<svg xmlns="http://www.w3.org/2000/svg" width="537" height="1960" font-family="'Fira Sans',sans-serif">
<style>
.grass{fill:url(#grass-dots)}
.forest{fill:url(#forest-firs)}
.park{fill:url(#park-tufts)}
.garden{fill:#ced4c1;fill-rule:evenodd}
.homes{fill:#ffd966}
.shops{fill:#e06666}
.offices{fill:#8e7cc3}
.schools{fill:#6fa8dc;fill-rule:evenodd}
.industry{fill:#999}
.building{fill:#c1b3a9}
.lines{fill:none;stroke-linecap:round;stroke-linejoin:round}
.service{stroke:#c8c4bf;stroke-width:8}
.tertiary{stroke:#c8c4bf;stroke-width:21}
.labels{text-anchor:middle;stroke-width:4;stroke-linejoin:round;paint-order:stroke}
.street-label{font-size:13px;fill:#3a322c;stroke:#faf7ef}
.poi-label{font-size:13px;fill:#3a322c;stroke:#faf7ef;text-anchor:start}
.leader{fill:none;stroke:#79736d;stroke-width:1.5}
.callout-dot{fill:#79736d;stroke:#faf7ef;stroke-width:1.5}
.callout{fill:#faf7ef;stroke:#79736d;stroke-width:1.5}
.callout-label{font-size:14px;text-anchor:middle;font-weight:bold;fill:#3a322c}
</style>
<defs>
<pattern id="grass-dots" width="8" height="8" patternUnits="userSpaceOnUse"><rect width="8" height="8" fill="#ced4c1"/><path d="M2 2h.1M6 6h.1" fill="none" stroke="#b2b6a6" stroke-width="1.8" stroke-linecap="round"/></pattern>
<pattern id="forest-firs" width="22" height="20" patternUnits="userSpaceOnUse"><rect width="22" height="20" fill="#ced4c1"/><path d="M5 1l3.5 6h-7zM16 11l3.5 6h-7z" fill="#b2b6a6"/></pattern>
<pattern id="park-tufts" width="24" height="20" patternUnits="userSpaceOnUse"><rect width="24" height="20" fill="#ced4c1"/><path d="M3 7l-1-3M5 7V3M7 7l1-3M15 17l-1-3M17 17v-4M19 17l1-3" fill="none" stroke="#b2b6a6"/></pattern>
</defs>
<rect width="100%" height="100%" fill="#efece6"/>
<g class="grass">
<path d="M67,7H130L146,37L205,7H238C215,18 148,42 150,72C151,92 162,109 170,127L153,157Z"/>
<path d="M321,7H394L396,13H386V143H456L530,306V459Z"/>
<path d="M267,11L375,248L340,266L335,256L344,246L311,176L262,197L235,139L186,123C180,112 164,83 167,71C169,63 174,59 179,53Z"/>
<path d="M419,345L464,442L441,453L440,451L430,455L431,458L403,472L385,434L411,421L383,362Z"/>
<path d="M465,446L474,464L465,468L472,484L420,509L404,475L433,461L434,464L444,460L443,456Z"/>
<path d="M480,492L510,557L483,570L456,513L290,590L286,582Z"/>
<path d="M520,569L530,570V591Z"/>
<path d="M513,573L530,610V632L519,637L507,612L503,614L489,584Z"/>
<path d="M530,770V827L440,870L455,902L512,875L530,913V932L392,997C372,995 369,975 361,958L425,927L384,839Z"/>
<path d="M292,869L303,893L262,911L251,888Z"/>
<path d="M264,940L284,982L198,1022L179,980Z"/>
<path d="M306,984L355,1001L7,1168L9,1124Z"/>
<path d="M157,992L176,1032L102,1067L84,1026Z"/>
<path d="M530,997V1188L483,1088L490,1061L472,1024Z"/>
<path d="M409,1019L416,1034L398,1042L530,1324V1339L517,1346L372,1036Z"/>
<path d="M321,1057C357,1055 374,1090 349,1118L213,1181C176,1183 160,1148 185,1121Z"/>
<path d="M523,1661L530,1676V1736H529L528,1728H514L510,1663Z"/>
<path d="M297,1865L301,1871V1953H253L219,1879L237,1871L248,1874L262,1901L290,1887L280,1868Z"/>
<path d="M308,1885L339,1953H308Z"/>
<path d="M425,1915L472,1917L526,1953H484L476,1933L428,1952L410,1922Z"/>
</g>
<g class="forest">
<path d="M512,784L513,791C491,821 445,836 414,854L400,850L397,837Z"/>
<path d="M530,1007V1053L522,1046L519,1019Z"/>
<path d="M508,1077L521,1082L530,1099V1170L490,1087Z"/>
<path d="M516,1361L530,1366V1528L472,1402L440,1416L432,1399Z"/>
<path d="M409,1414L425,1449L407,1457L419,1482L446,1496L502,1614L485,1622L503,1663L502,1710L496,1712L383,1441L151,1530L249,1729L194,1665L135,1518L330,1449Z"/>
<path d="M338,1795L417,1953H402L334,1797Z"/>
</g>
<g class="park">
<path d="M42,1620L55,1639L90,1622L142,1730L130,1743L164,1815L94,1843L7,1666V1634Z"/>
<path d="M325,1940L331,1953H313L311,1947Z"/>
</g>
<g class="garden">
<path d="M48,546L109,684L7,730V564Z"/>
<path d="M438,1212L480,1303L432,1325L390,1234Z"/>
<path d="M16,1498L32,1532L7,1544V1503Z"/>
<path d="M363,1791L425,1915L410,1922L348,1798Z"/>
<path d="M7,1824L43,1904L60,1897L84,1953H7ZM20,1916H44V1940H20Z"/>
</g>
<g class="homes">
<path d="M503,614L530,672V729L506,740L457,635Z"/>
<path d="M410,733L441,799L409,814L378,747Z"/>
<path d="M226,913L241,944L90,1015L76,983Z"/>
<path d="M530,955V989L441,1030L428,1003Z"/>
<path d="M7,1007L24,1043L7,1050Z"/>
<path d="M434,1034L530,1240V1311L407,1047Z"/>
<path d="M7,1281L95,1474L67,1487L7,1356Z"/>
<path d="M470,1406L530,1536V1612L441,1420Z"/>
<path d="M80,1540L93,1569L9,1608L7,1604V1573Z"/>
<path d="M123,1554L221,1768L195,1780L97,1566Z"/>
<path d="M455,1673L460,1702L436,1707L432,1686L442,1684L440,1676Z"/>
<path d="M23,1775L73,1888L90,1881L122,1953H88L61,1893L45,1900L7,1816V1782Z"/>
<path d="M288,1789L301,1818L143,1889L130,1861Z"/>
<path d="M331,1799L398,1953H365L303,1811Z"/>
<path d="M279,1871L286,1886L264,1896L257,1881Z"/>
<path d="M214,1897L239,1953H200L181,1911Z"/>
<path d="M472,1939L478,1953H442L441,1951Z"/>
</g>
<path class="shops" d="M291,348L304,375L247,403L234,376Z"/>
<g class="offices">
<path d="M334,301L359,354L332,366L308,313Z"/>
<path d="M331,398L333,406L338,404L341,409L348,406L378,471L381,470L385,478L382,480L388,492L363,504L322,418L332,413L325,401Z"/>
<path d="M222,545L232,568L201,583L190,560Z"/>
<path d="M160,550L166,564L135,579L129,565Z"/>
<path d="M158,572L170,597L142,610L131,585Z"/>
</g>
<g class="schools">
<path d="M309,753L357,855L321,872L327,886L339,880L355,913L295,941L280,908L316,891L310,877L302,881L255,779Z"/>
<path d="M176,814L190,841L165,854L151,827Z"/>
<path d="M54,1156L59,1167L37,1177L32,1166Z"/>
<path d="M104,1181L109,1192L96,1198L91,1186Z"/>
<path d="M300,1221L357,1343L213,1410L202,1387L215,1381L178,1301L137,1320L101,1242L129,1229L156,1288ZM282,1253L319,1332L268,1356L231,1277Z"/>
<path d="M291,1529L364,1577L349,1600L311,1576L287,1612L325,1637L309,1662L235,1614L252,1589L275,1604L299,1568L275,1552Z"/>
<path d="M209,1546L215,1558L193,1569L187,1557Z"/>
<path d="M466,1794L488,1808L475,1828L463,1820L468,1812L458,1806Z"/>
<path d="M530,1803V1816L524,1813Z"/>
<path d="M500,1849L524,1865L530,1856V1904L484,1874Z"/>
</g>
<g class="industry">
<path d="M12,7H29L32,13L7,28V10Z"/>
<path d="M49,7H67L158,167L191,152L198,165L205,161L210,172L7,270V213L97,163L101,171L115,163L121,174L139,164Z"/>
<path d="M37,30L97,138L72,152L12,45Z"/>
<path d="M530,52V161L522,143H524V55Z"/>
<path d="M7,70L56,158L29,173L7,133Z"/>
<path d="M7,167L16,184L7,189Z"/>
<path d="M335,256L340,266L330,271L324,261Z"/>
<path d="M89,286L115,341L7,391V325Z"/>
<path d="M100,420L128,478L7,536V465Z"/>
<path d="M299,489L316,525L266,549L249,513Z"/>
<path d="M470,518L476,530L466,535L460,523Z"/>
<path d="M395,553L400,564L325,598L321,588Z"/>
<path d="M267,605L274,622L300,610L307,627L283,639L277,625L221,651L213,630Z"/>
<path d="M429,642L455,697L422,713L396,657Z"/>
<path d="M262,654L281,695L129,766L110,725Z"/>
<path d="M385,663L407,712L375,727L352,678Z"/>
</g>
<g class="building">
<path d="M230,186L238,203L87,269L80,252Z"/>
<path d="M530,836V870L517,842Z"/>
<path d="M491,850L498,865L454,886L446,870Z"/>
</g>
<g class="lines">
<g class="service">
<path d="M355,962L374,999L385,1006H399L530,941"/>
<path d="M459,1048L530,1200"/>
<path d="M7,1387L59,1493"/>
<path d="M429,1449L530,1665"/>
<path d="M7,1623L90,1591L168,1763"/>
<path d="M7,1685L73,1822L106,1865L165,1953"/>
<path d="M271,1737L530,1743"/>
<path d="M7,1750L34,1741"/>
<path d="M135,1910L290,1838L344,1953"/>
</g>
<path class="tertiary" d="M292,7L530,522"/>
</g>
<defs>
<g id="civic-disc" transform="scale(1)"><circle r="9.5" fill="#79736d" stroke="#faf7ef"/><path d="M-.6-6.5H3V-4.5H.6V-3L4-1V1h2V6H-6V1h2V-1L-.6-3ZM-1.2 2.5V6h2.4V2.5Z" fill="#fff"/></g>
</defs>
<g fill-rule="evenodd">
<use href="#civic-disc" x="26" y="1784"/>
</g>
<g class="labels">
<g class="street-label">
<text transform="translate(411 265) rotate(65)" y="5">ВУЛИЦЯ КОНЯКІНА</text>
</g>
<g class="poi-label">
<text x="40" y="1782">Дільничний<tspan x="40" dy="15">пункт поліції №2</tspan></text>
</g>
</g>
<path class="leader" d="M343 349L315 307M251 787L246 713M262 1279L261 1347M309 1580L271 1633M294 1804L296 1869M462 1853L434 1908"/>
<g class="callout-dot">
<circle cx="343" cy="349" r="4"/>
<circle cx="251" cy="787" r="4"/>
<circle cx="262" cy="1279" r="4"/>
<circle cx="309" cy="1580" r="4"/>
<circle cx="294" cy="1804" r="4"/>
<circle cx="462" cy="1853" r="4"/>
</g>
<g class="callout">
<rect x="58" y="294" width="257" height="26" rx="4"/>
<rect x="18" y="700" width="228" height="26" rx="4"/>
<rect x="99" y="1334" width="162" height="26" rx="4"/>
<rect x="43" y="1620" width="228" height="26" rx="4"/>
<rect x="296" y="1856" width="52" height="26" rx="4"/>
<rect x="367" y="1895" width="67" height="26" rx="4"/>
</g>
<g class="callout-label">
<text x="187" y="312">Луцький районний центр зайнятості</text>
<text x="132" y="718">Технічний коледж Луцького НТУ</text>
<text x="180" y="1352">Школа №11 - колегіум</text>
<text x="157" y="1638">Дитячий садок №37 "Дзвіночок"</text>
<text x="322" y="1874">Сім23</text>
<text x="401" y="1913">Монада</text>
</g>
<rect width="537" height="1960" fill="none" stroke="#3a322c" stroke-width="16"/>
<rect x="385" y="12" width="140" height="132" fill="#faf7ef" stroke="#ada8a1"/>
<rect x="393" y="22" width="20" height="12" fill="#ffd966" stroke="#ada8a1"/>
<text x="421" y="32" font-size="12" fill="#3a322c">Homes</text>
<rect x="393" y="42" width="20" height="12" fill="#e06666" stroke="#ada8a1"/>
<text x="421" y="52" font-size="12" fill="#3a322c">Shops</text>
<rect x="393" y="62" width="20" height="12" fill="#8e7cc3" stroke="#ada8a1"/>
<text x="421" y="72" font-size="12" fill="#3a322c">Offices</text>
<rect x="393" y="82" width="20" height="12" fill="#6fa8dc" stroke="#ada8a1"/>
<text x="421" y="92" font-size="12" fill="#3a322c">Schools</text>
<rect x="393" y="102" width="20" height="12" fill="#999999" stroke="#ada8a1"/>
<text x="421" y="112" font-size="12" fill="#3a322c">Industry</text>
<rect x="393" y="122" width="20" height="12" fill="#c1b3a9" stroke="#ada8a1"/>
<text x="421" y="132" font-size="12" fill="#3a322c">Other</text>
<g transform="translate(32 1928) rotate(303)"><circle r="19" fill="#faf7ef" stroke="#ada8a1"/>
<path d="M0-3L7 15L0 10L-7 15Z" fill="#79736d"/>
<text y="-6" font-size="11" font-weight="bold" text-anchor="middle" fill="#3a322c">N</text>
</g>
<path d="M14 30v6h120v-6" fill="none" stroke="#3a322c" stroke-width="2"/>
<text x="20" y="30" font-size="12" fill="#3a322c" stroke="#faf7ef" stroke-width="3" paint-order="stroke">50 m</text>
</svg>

━━━━━━━━

Activity: Looking at the entries, work out how many lines include the word "anchor" and give the number by itself.

Exercise solution: 4